I knew I needed to do something. So I turned to the one thing that has always worked for me: Write my way out of it.

I couldn’t change the circumstances that keep me away from my family, but I could conjure up a story to take me away to the vineyards of Alsace, the canals of Colmar, the Christmas markets of Strasbourg. This region is where many of my forebears lived before coming to the United States in the 19th and early 20th century. Sooner or later everyone in the family makes a pilgrimage to the medieval church my great-great-great grandfather helped to restore a hundred years ago. Alexis and I took a memorable mother/daughter trip there some years ago.

I can relive those happy days by setting a novel in that special place, populating it with characters inspired by my relations, past and present, and sending them all on an Alsatian adventure. Just thinking about it makes me smile.


For me, the real writing on a new novel doesn’t begin until I find my way into the story. This can be an image, a setting, a character, or a line of dialogue that sparks a scene in my mind. When one doesn’t readily occur to me, I play around with these elements until inspiration strikes.

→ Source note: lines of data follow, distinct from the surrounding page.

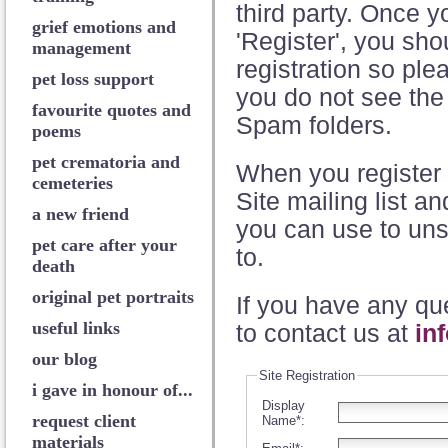
third party. Once 
grief emotions and
'Register', you sho
management
registration so plea
pet loss support
you do not see the
favourite quotes and
Spam folders.
poems
pet crematoria and
When you register 
cemeteries
Site mailing list a
a new friend
you can use to uns
pet care after your
to.
death
original pet portraits
If you have any que
useful links
to contact us at
in
our blog
Site Registration
i gave in honour of...
Display
request client
Name*:
materials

For this story, I spent a Saturday afternoon making a vision board. I got out an old bulletin board and flipped through family albums, magazines, and hat boxes full of souvenirs, tacking whatever appealed to me to the board in a colorful collage of photos and postcards, maps and memories, signs and symbols.

This exercise was the perfect pastime for a rainy day, a story builder as well as a mood booster. By the time I was finished, I had scenes and settings, plot points and themes, sub-plots and supporting characters, all bubbling up out of my sub-conscious. And I was feeling very, very good.

That good feeling has persisted. Sure, the hard work of the first draft is ahead of me. But the journey has begun. I’m on the road, which furls out in front as far as my imagination can take me. Allons-y!

Postscript: The vision board sits on the antique church pew in the den, where I do my work. My mother comes in to look at it every day, admiring the six generations of our family pictured in the collage and the many landmarks in Alsace that have played such a significant role in the history of our clan. The fact that she finds the vision board as much of a comfort as I do is an unexpected gift of grace.